Spending habits: On average, millennials spend $2,300 more per year than older generations on key items such as groceries, gas, restaurant meals, coffee and cell phone bills. In addition to ordering a side of guacamole, other #ReasonsImNotRich included being the primary Netflix NFLX, +1.72% account holder — which suggests that one person in a household sometimes shoulders the burden for cable bills and other ancillary expenses — making drunk purchases on Amazon.

Interestingly, the Wealth Index study found that more millennials partake in financial planning than baby boomers, most of whom are now in their 50s and 60s. Millennials are much more likely to take advantage of free resources, Stein said. “Baby boomers don’t have the same trust in the financial-planning industry as millennials do,” he added.

Will having enough money really make you happy?

Grant Sabatier, founder of Millennial Money, a personal-finance advice blog geared towards millennials, said he graduated college without a job and with just $2.26 in his bank account and had not partaken in any sort of financial planning. “I didn’t get serious about money until I was 24,” said Sabatier who is the author of Financial Freedom.

“I didn’t have enough money to cover my rent and had to move back into my parents’ home, and it was like, ‘Ooof, I gotta get out of here’ and I have to make a million dollars as fast as I possibly can.” After launching a consulting business, five years later, Sabatier said he successfully achieved his goal of becoming a millionaire.
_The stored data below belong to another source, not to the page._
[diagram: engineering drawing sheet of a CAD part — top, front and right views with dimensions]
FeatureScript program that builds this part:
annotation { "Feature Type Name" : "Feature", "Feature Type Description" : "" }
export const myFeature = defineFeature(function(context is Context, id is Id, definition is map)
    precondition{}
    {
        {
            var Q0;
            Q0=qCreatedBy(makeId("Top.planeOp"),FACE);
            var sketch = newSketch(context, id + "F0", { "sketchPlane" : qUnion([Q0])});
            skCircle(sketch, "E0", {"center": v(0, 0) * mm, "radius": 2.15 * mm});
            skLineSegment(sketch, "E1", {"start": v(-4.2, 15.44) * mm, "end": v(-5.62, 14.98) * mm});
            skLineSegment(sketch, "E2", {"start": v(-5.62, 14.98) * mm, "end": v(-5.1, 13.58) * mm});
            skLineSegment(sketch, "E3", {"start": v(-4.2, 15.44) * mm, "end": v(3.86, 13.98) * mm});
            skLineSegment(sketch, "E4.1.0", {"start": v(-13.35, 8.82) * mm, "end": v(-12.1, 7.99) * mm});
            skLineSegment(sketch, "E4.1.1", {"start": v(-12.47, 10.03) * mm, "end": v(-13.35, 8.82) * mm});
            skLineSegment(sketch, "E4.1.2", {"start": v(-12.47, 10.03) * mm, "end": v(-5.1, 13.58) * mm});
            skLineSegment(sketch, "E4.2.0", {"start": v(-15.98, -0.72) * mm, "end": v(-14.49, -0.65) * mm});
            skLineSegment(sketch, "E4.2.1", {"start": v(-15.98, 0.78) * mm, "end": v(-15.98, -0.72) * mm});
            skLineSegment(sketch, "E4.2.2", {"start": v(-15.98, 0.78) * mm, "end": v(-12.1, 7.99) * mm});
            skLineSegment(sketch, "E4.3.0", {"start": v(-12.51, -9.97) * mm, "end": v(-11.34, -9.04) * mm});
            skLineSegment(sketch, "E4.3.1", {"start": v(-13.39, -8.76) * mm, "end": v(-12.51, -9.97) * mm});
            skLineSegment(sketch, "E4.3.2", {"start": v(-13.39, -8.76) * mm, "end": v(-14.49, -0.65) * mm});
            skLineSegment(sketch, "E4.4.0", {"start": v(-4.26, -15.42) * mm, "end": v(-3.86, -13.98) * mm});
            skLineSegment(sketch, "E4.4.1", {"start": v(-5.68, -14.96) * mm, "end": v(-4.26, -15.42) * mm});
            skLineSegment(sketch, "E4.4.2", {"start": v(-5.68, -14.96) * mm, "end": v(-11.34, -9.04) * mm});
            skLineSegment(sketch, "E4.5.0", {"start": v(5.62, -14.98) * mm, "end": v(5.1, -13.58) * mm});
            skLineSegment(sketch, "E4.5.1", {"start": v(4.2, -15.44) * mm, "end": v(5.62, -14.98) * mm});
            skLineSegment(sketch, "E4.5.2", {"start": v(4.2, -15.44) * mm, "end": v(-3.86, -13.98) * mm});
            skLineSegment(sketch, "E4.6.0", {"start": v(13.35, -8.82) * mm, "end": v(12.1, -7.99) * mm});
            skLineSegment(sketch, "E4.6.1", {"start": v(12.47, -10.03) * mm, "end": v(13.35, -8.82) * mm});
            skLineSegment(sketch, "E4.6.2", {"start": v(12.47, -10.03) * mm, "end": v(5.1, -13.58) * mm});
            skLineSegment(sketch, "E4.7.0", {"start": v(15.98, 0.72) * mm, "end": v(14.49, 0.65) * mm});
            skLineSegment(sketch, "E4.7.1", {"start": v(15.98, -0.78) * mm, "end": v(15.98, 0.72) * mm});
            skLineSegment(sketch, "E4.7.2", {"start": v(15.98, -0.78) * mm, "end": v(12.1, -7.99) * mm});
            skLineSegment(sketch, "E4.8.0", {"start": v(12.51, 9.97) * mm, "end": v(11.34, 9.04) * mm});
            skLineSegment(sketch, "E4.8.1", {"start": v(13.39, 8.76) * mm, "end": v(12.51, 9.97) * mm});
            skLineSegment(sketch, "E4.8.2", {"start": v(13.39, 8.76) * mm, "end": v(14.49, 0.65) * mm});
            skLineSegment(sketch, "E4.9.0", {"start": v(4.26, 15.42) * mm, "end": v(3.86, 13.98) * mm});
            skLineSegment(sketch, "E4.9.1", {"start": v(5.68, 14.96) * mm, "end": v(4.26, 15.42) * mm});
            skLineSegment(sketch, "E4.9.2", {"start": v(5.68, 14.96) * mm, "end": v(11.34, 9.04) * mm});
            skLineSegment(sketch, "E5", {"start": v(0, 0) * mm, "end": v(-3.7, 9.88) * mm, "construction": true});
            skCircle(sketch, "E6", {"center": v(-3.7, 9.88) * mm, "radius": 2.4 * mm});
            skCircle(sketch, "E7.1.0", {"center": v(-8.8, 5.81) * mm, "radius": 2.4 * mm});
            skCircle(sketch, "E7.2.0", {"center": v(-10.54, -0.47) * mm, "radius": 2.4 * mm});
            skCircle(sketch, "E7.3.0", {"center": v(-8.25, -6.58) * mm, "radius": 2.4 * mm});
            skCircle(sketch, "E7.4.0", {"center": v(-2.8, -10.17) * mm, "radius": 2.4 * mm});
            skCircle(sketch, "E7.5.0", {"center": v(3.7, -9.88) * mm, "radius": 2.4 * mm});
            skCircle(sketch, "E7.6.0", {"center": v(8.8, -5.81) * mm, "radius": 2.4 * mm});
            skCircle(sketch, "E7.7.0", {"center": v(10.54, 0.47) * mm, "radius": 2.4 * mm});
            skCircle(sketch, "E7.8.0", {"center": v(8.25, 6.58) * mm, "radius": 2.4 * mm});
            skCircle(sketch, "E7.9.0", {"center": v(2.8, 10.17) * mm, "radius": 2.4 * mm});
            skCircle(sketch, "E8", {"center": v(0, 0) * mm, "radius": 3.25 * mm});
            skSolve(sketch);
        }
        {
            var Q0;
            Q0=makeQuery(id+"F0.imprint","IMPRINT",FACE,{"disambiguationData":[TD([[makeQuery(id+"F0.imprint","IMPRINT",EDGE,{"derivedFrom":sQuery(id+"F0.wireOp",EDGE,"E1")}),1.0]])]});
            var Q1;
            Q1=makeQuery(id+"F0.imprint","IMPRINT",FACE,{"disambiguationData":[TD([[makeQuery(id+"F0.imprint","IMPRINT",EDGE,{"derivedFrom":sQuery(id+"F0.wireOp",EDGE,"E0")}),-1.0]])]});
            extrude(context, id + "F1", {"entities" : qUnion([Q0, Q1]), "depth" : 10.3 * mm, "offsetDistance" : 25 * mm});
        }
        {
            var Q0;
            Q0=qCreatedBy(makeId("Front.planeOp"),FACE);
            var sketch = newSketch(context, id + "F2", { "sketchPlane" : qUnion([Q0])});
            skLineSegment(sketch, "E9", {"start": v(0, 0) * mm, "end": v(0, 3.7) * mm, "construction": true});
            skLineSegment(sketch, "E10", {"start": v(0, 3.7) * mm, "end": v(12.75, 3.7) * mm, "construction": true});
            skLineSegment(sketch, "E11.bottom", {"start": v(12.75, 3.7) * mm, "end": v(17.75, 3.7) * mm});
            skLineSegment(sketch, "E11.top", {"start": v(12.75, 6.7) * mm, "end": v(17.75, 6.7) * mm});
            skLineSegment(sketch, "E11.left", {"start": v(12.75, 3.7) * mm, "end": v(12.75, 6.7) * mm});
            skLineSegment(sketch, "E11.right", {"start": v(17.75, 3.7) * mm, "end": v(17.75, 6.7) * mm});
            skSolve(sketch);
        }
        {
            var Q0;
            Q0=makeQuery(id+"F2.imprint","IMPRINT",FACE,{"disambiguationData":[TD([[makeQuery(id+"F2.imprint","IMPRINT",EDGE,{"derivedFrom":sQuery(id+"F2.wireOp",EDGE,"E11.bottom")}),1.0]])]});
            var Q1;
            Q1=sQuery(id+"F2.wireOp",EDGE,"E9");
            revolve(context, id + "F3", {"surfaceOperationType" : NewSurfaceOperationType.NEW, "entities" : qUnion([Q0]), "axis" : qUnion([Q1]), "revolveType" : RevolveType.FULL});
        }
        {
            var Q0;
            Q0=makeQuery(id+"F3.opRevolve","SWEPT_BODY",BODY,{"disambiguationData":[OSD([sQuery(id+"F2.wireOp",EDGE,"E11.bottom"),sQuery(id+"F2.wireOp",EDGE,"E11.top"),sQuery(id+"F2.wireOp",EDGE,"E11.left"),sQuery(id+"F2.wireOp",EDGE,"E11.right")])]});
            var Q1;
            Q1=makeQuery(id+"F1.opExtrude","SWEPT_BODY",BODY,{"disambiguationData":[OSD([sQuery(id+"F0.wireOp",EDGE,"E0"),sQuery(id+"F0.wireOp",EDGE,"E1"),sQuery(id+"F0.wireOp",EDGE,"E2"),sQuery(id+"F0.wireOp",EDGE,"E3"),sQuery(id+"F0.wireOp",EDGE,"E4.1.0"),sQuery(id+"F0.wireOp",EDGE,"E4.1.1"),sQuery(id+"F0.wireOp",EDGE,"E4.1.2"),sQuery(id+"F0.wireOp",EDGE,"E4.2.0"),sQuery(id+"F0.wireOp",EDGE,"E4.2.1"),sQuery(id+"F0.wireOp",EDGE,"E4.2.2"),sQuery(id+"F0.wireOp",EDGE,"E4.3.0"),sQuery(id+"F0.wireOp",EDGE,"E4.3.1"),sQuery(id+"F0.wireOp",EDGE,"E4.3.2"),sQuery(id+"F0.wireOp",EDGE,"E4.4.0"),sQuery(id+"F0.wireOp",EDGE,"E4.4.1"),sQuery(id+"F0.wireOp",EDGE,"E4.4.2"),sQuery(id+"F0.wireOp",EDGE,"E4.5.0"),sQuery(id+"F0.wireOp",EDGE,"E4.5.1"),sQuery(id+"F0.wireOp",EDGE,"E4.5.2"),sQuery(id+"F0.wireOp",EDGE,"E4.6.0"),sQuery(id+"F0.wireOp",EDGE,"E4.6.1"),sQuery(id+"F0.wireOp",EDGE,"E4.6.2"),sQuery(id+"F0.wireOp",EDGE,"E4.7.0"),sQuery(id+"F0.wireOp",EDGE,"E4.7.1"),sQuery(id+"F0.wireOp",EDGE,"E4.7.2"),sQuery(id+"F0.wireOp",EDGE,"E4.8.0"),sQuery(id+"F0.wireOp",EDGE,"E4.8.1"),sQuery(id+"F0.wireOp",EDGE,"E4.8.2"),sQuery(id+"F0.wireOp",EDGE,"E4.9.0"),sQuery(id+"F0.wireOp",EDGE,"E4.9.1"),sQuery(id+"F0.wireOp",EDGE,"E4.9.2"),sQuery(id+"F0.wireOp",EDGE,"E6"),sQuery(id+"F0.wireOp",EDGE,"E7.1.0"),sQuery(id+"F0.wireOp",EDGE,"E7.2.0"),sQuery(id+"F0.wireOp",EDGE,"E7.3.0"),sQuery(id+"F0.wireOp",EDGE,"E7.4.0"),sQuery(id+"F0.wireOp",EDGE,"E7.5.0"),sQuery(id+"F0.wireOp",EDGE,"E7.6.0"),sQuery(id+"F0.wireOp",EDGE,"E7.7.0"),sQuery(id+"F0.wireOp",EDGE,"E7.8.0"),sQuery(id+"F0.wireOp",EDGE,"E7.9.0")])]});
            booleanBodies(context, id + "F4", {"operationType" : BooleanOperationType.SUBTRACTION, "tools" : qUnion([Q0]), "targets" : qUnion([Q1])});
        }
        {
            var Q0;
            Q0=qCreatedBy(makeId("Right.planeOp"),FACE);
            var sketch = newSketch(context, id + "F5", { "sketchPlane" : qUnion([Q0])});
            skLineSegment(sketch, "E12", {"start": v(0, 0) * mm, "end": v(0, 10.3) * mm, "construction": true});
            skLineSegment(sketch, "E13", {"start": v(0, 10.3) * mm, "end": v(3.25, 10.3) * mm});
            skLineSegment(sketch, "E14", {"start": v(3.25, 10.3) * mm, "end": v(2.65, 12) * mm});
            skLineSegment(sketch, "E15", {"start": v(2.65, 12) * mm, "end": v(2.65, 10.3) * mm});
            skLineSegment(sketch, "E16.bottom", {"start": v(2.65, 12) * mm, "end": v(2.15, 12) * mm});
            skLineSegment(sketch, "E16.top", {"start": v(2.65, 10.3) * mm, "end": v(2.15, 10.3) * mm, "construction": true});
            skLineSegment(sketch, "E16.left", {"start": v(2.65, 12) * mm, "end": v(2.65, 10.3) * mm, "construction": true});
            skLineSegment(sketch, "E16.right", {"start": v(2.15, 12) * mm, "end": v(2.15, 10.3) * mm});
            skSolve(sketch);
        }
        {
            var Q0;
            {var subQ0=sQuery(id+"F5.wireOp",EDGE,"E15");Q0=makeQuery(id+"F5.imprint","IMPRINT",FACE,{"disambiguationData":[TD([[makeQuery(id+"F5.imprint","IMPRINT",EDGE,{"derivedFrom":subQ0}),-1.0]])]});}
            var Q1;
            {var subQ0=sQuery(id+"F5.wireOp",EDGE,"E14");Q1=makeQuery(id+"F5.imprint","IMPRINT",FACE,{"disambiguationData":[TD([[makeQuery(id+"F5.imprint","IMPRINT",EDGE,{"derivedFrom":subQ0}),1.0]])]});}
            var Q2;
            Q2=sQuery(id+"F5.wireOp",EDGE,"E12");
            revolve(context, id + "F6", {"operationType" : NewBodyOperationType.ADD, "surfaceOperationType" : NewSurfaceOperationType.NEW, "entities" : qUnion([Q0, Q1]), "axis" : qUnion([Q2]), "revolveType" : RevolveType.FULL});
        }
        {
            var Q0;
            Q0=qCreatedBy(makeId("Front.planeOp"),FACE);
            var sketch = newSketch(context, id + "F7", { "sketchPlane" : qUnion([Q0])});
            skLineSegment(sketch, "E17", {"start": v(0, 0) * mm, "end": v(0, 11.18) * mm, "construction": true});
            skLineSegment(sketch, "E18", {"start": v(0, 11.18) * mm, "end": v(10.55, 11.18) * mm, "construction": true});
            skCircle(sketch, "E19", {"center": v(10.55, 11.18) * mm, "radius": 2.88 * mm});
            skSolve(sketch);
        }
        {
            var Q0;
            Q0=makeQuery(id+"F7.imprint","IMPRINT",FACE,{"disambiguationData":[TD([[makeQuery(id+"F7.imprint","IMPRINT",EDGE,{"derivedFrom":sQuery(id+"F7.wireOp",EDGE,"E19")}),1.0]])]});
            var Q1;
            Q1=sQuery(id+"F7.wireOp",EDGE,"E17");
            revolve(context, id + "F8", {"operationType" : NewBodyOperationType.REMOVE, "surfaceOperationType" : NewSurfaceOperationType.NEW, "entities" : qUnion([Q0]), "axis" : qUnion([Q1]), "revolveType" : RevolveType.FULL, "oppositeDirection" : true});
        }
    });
“A lot millennials ask me if money made me happier, and I think that it really gave me the time to figure out what makes me happy,” he said. For Sabatier, money represents options, ideas and freedom, but for others money might take on an entirely different meaning.

To avoid finding yourself in Sabatier initial post-college circumstances, he advises graduates to “keep their expenses as low as possible for as long as they can.” He also encourages them to save enough money so that they can afford to pay for expenses themselves. “Saving isn’t a sacrifice,” he said, “it’s an opportunity.”